> _INSTRUCTIONS TO FOLLOW_
Give every line of the records exactly, please, from the first up to and including the one containing "to create an activation key".

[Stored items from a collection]
/---
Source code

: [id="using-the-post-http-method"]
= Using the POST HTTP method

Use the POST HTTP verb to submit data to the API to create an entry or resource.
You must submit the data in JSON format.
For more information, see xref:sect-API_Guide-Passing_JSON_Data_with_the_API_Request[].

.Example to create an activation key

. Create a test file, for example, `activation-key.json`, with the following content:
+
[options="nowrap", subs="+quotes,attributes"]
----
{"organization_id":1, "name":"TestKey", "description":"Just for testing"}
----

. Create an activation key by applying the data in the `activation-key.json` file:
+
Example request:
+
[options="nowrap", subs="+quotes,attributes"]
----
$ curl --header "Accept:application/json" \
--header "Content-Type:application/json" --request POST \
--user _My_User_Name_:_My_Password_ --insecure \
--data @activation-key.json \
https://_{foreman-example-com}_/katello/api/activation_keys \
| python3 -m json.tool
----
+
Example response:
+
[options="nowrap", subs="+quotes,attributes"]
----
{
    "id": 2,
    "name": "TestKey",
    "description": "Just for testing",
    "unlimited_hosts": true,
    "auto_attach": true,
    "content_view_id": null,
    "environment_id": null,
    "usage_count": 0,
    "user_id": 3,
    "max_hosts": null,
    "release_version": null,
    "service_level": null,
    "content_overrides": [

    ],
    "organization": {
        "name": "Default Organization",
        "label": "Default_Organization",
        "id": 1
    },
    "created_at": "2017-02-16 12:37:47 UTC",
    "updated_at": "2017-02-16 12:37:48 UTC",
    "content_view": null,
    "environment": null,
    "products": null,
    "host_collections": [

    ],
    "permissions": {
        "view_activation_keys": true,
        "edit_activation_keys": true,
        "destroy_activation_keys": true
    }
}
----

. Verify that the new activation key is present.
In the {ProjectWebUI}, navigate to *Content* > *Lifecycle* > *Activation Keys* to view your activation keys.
\---
> _SOLVED EXERCISE_
Source code

: [id="using-the-post-http-method"]
= Using the POST HTTP method

Use the POST HTTP verb to submit data to the API to create an entry or resource.
You must submit the data in JSON format.
For more information, see xref:sect-API_Guide-Passing_JSON_Data_with_the_API_Request[].

.Example to create an activation key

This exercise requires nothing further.